Furthermore, catalog and specialized distributors provide an important service to small firms and groups that may lack the capacity to distribute their marketing materials. These companies can save money while reaching a number of prospective customers by partnering with a catalog or specialized distributor. Below are 22 of the best-paying jobs in catalog or specialty distribution:
1. Field Sales Representatives (Annual Salary: $122,000)
Sales representatives are in charge of creating new business and managing current customer connections. They must be able to close sales and have good interpersonal and communication abilities. Typically, sales agents receive a base wage plus a commission. Sales representatives often specialize in one industry or product type. It enables them to get in-depth knowledge of their chosen industry and establish ties with important contacts at their client firms.
Sales representatives are often trained on the job by their new employer. This training may involve learning about the company’s products and services, the sales process, sales software, and other pertinent information.

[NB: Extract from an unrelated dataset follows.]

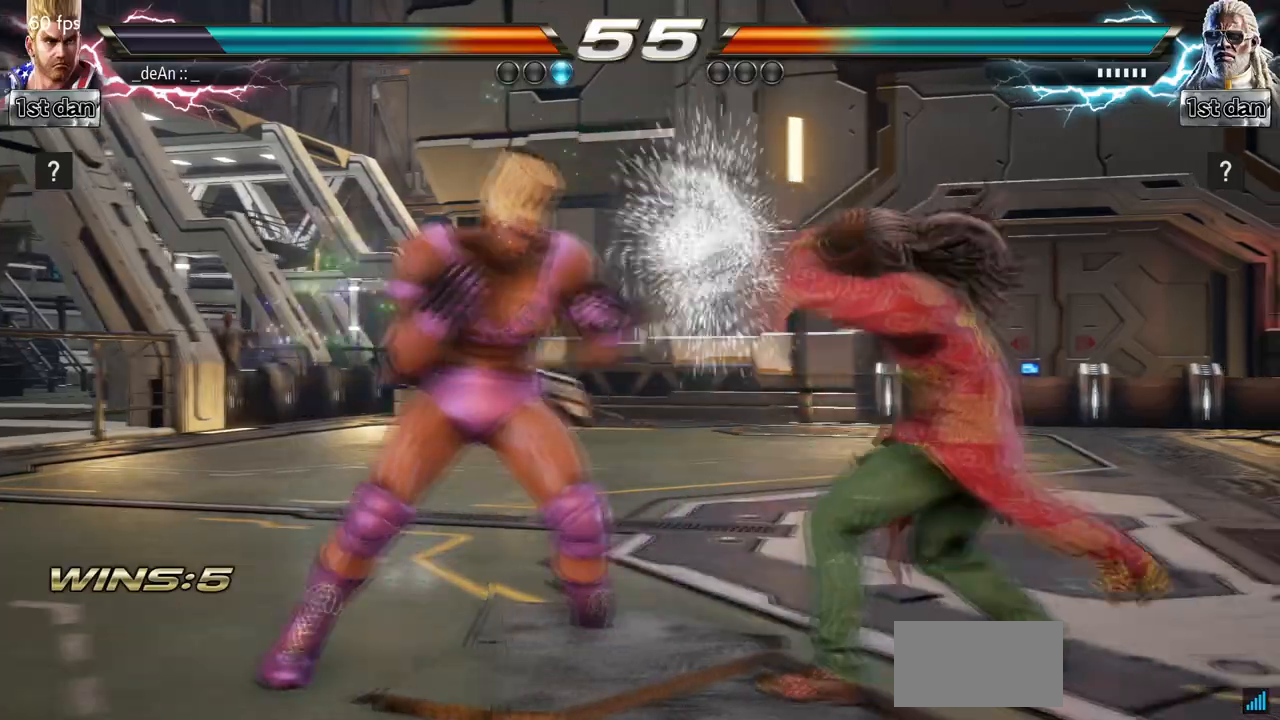
{"buttons": ["SQUARE"], "left_stick": "down-right", "events": [[100, "SQUARE", "down"], [267, "SQUARE", "up"], [467, "left_stick", "down-right"], [500, "SQUARE", "down"]]}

Customer service, negotiation, and persuasion training may also be provided to salespeople.
2. Packer (Annual Salary: $49,500)
Packers are responsible for carefully packing items and materials into boxes, crates, or other containers before shipping them to their final destination. It might entail wrapping products in plastic wrap or foam cushioning, applying labels to packaging, and so forth. Packers must be cautious, vigilant, and detail-oriented to guarantee that nothing is damaged during shipment. Entry-level packers must have a high school diploma or equivalent. An associate’s or bachelor’s degree in a related discipline, such as logistics, warehouse management, or business administration, may be preferred by some companies.
3. Warehouse Clerk (Annual Salary: $53,500)
Warehouse clerks are in charge of moving and storing merchandise in a warehouse or storage facility. They frequently collaborate with other staff, such as forklift operators, truck drivers, and other specialized workers.
Warehouse clerks generally employ a range of instruments to complete their tasks, such as pallet jacks, hand trucks, dollies, and other tools to transport big boxes and crates around the warehouse. A high school diploma is needed for warehouse employees. Some employers, however, may prefer candidates with post-secondary degrees in warehouse management or logistics.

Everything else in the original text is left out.